While Anna eventually finds herself at the center of a love triangle between two seemingly equally loving (if different) suitors (voiced by Jonathan Groff and Santino Fontana), the true love story at the heart of the film is between the two sisters. It’s a charming and meaningful departure for Disney, and it’s a choice that makes Frozen stand out from the animated crowd. Anna’s quest is a noble enough one – save the kingdom and such – but it’s rooted in her unwavering love and affection for her sister, a sister that she is desperate to understand. Frozen essentially tracks the (possible) rise of a supervillian, so it’s no surprise that the film credits Hans Christian Andersen’s “The Snow Queen” as an inspiration, as that classic fairy tale centers on the nefarious Snow Queen, who can only be defeated by love (and, yes, a bit of ingenuity). The Disney team has, however, made the story their own, and the differently dramatic sisters at its heart are instant classics.
Frozen is a musical in the classic Disney sense – there’s plenty of breaking in and out of song at (occasionally) random moments – but the film’s big numbers, including “Let It Go” and “For the First Time in Forever,” work to beautiful effect. The film also features a bevy of satisfying laughs, most of which come from Groff’s sardonic ice farmer Kristoff and the Josh Gad-voiced snowman Olaf (who, yes, looks deeply creepy in still art but who is surprisingly charming and spry in the actual film).

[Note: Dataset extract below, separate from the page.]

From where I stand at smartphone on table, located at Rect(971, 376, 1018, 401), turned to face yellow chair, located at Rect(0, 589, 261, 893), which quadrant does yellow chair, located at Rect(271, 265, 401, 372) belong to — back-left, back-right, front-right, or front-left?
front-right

Walt Disney himself was compelled by Andersen’s many tales, and had attempted to shepherd an adaptation of “The Ice Queen” since back in the 1940s, though the project was shelved in 1952, brought back to life in the late 1990s before being again shelved in 2002, was once set for a Pixar feature, only to then be briefly brought back to life at Disney proper in 2010 only to again get cancelled, before finally assembling its latest incarnation in 2011. In short – this is a tale that’s beloved by Disney and has been a long-time passion project for the studio – and it shows.